> [DESCRIPTION OF THE TASK]:
From the entries below, return every line that includes the word "dash".

> [TASK DATA]:

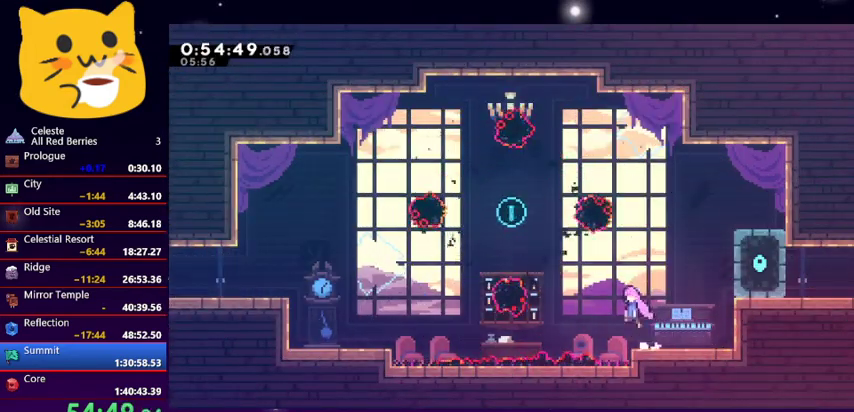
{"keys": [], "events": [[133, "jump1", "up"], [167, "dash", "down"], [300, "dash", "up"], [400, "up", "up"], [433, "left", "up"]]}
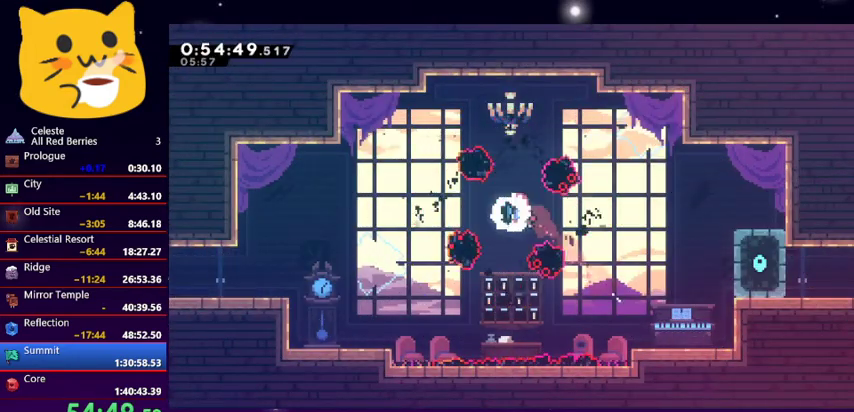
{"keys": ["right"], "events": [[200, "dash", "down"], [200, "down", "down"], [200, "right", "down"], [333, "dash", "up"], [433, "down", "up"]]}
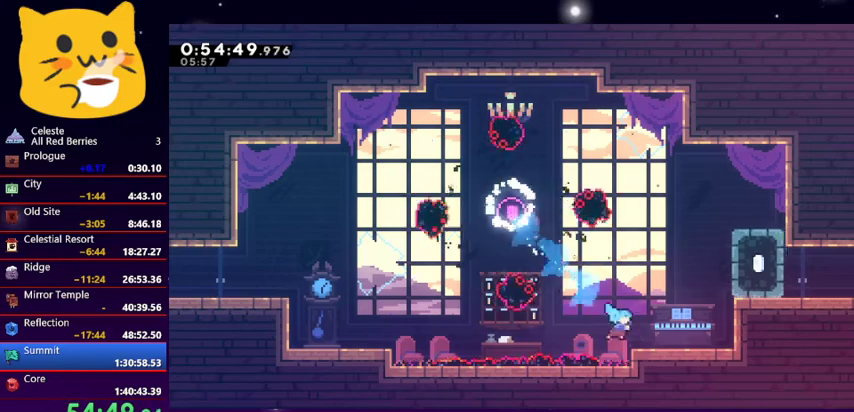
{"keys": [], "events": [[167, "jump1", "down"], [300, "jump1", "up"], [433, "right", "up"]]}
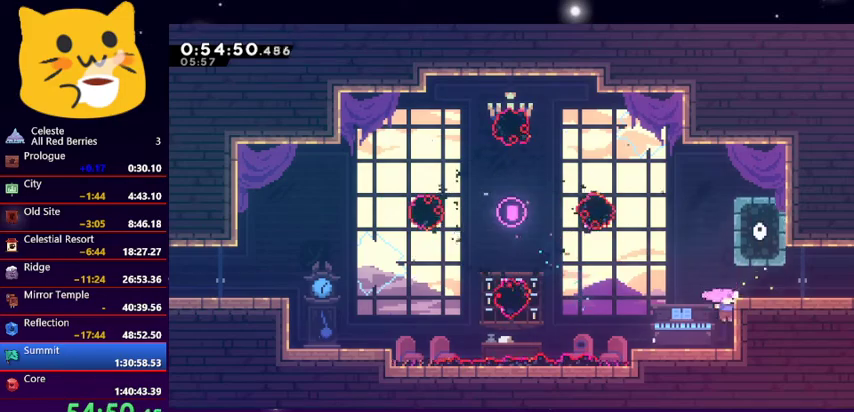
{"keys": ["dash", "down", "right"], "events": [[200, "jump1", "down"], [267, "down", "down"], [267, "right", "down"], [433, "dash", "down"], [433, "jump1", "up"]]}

* * *

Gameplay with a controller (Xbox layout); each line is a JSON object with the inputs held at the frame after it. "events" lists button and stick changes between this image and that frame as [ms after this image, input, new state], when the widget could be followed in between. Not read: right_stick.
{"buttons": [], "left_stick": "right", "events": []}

> [TASK RESPONSE]:
{"keys": [], "events": [[133, "jump1", "up"], [167, "dash", "down"], [300, "dash", "up"], [400, "up", "up"], [433, "left", "up"]]}
{"keys": ["right"], "events": [[200, "dash", "down"], [200, "down", "down"], [200, "right", "down"], [333, "dash", "up"], [433, "down", "up"]]}
{"keys": ["dash", "down", "right"], "events": [[200, "jump1", "down"], [267, "down", "down"], [267, "right", "down"], [433, "dash", "down"], [433, "jump1", "up"]]}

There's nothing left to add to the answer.